• [Task statement]: Restate word for word the lines below that run from the one holding "incident | 12 |" through the one holding "with rifampicin, carbamazepine", inclusive. Pictures don't belong in the copy.

----- Supplied material

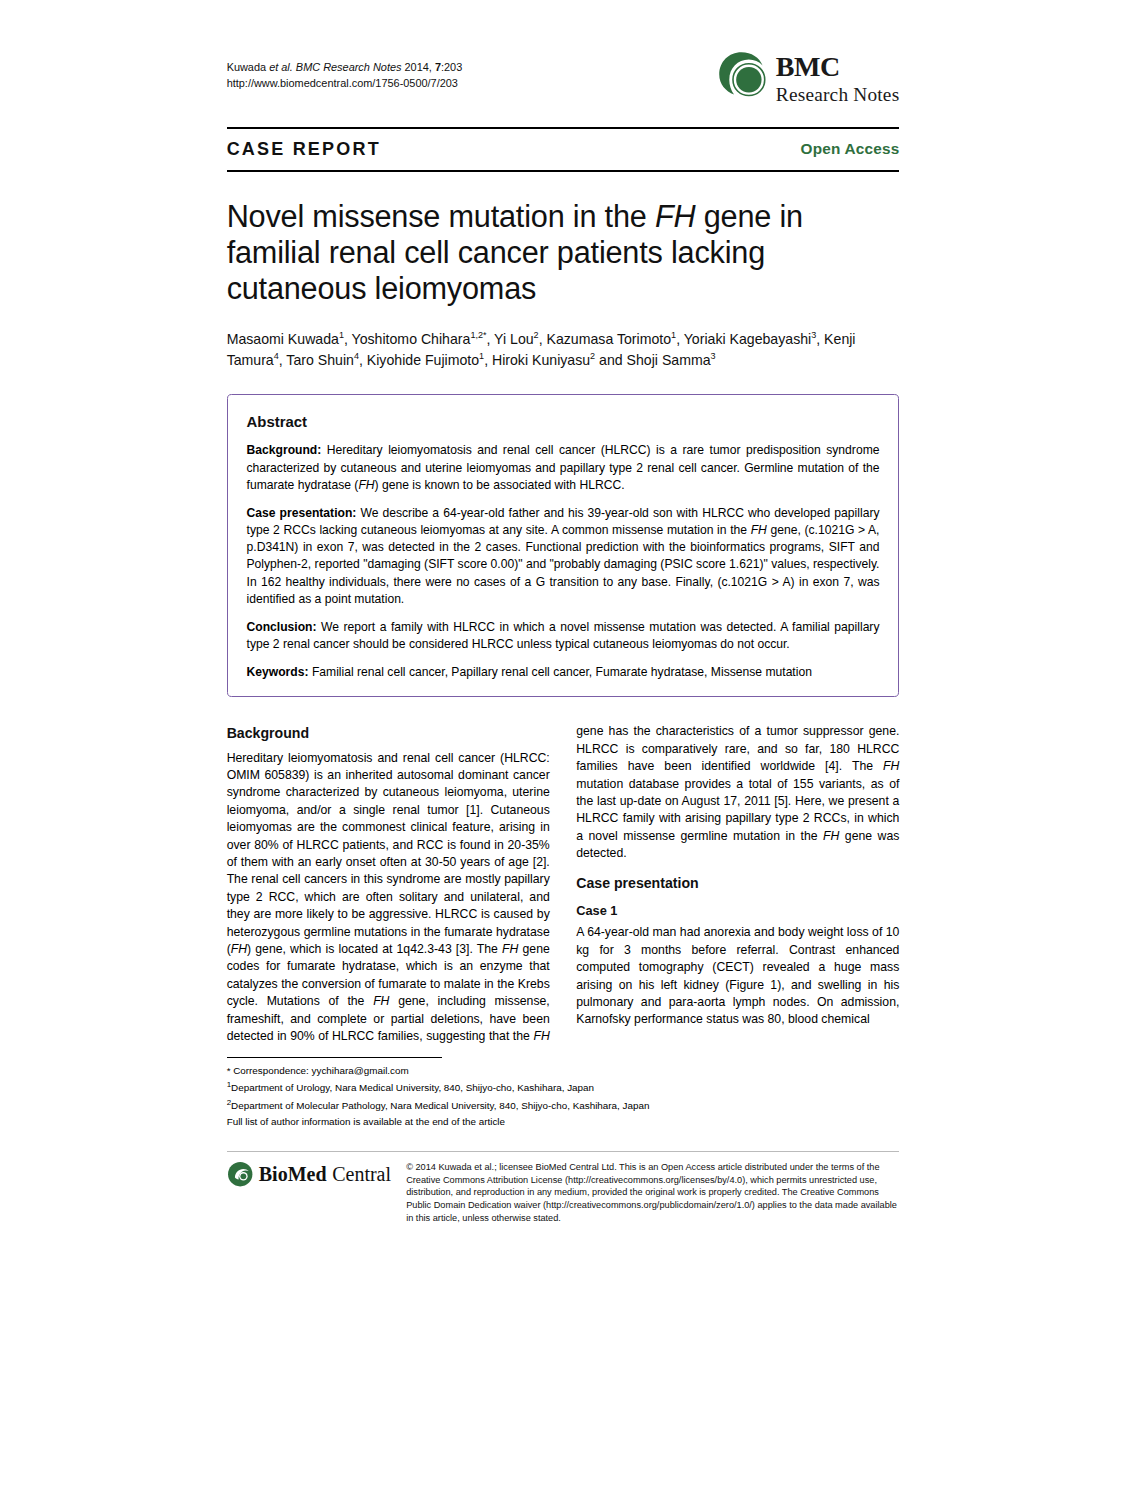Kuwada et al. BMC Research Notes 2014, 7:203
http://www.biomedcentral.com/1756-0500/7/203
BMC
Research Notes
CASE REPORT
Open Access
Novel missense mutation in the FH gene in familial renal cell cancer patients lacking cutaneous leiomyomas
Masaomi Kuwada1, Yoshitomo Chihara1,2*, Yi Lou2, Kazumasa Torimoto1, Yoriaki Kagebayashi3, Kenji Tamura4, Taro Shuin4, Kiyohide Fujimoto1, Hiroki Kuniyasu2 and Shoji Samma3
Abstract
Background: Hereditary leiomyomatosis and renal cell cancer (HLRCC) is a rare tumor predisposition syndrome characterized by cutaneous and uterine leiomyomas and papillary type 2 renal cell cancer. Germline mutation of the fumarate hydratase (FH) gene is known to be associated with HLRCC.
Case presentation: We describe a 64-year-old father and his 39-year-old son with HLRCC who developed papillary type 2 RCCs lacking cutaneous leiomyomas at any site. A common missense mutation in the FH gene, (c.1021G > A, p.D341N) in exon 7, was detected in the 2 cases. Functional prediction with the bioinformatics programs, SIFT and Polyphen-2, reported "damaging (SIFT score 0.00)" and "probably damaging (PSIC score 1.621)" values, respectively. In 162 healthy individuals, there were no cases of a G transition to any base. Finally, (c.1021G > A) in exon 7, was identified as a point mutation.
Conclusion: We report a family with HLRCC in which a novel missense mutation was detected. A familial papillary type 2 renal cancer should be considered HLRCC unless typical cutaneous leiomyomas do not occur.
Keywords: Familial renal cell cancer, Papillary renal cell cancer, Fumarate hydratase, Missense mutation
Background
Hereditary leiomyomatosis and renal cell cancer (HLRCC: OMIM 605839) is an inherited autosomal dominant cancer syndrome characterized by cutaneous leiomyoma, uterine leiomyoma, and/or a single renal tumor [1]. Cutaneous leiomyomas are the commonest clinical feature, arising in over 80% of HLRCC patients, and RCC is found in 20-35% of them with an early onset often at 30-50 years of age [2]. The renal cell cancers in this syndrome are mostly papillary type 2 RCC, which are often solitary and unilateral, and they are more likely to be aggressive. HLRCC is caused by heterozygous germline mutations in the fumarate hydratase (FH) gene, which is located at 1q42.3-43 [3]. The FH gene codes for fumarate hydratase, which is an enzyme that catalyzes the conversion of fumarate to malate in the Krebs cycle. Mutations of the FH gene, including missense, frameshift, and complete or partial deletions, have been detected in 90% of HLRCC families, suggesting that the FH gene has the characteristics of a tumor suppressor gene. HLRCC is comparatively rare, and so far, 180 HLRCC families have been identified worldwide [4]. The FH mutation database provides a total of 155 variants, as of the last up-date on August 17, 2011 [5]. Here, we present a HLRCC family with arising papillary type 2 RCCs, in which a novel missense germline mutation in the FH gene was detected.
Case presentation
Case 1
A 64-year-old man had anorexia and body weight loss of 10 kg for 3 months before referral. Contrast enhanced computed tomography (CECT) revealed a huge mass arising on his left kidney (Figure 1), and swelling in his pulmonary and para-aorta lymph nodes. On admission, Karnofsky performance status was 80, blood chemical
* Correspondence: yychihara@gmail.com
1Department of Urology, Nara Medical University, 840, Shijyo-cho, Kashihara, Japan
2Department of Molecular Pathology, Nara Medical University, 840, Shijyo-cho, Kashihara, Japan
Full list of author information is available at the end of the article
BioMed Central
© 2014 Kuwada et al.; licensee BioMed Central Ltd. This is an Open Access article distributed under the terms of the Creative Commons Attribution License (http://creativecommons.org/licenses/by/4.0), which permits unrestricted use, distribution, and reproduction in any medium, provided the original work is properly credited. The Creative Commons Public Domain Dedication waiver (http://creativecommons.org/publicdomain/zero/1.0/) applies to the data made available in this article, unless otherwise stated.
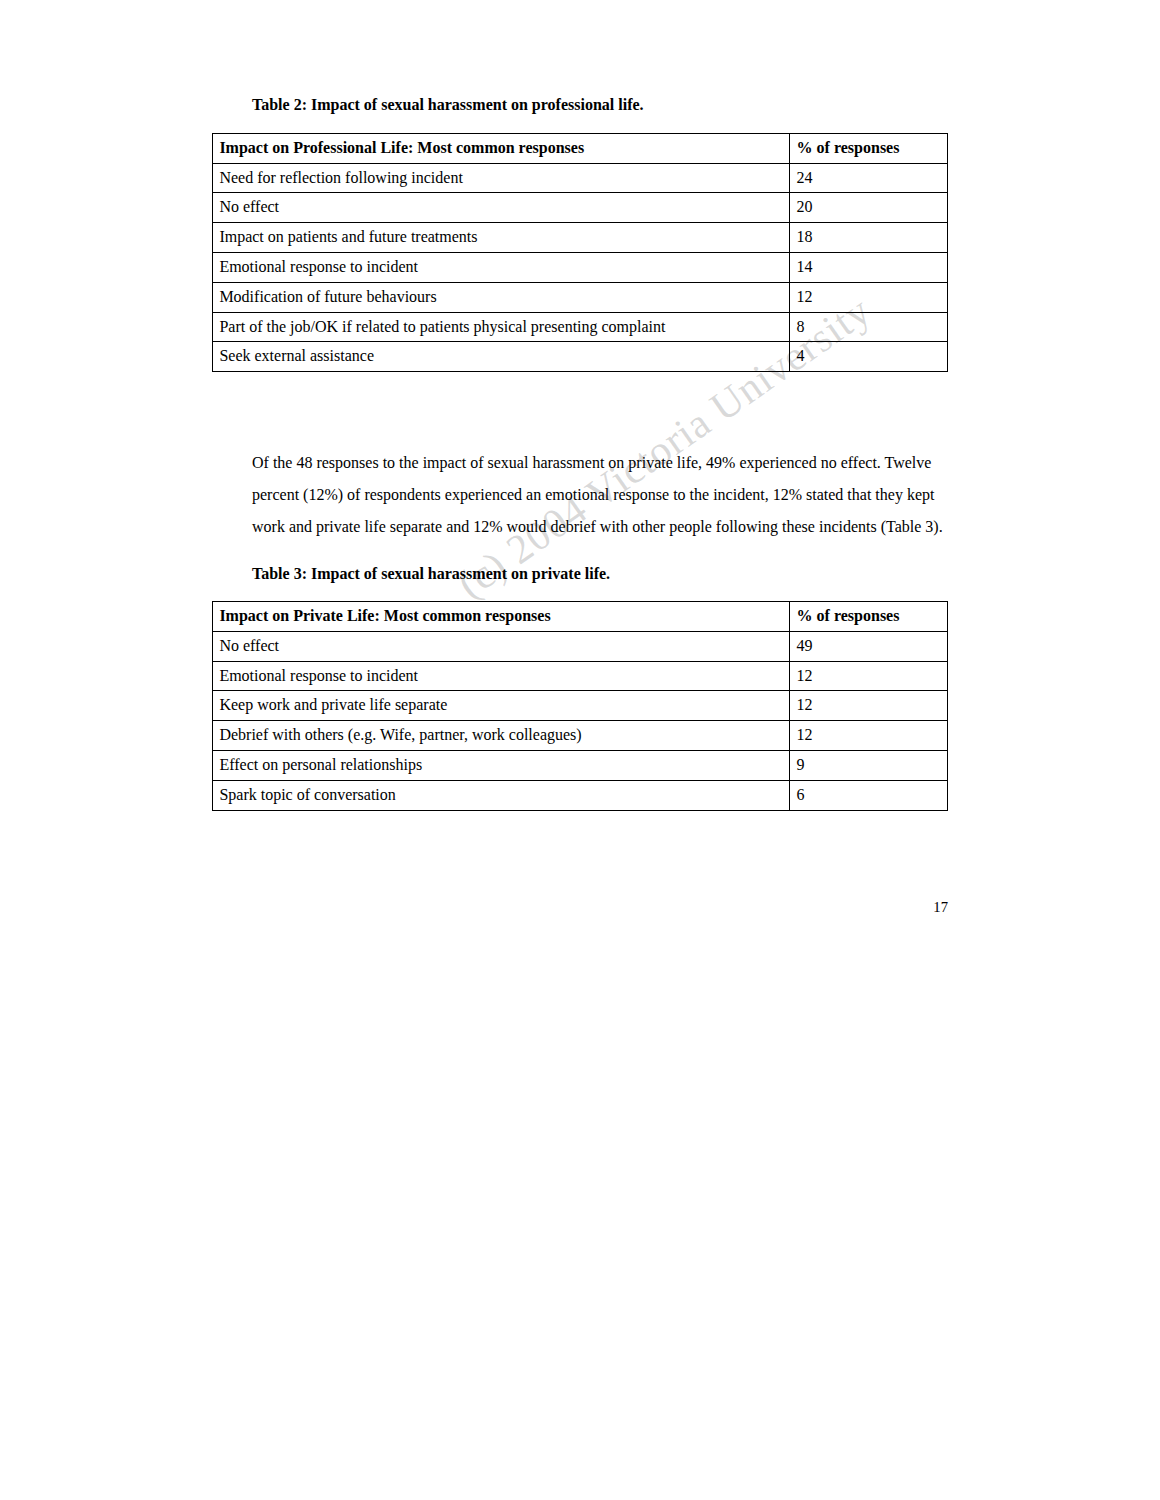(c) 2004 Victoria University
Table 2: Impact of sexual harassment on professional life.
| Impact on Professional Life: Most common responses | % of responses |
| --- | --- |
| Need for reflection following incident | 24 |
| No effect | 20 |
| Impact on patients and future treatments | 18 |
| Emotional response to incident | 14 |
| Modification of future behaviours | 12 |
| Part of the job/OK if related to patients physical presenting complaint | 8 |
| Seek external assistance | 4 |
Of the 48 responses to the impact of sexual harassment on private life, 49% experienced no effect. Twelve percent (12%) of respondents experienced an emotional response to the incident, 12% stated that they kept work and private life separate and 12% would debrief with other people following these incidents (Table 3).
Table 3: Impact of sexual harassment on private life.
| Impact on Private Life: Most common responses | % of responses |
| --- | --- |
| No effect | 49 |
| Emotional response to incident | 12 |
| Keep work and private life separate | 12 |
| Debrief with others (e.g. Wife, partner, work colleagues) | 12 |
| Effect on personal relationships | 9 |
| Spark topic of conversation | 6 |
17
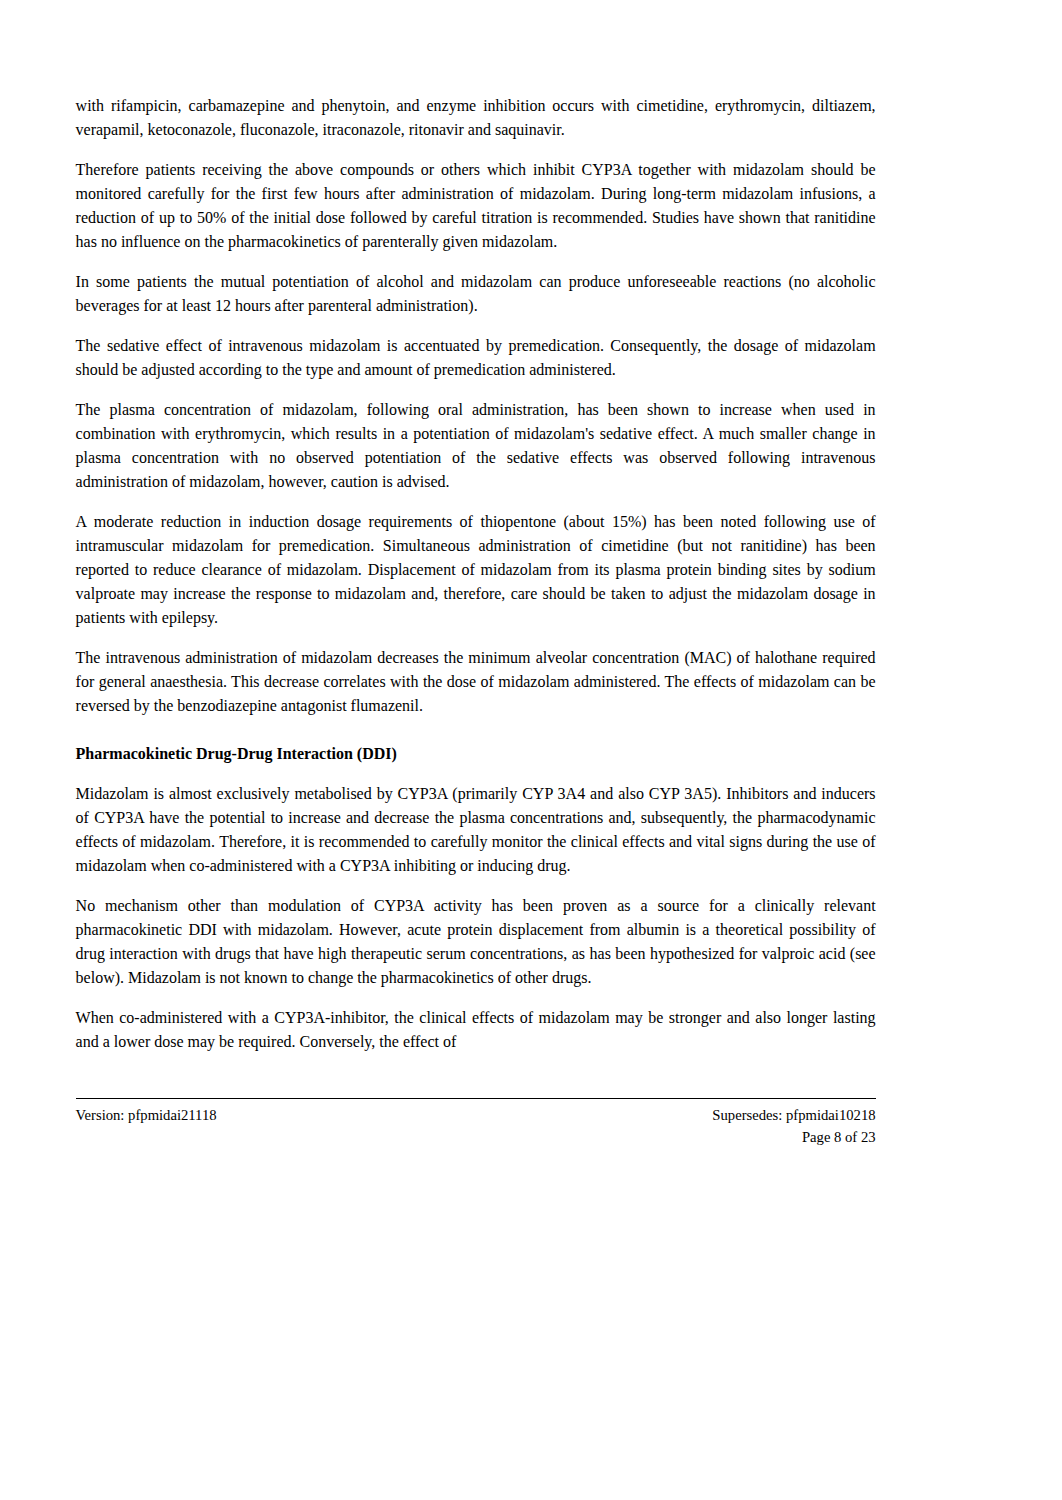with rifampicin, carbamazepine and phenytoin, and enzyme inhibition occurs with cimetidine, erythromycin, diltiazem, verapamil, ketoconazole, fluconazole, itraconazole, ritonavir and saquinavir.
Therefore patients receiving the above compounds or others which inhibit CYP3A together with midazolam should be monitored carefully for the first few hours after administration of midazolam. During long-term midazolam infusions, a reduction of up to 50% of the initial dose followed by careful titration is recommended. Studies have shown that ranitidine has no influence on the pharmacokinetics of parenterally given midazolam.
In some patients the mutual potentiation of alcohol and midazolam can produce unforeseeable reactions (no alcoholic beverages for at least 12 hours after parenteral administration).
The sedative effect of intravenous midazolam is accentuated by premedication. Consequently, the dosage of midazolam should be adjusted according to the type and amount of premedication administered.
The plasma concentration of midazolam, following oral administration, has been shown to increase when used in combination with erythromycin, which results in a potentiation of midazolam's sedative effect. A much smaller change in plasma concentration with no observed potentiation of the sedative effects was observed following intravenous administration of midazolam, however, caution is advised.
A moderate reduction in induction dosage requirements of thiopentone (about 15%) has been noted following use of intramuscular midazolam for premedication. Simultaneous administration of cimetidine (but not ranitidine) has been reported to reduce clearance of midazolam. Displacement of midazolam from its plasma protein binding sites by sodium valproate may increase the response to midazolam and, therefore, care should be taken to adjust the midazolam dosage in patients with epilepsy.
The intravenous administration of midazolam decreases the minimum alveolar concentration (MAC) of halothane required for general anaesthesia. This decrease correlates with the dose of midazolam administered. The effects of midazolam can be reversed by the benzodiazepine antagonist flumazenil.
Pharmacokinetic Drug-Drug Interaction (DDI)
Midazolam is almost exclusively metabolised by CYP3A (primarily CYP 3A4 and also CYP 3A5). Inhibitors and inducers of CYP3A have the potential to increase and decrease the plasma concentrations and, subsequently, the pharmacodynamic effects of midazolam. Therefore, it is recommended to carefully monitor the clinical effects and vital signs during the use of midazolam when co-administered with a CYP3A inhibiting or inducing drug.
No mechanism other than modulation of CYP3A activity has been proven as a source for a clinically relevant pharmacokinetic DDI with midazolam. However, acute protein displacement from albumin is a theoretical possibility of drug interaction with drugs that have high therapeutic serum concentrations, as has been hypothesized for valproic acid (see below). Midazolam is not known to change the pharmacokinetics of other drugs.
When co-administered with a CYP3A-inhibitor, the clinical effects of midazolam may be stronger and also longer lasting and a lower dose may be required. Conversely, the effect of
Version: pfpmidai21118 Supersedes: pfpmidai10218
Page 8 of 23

----------

• [Final answer]:
| Emotional response to incident | 12 |
| Keep work and private life separate | 12 |
| Debrief with others (e.g. Wife, partner, work colleagues) | 12 |
| Effect on personal relationships | 9 |
| Spark topic of conversation | 6 |
17
with rifampicin, carbamazepine and phenytoin, and enzyme inhibition occurs with cimetidine, erythromycin, diltiazem, verapamil, ketoconazole, fluconazole, itraconazole, ritonavir and saquinavir.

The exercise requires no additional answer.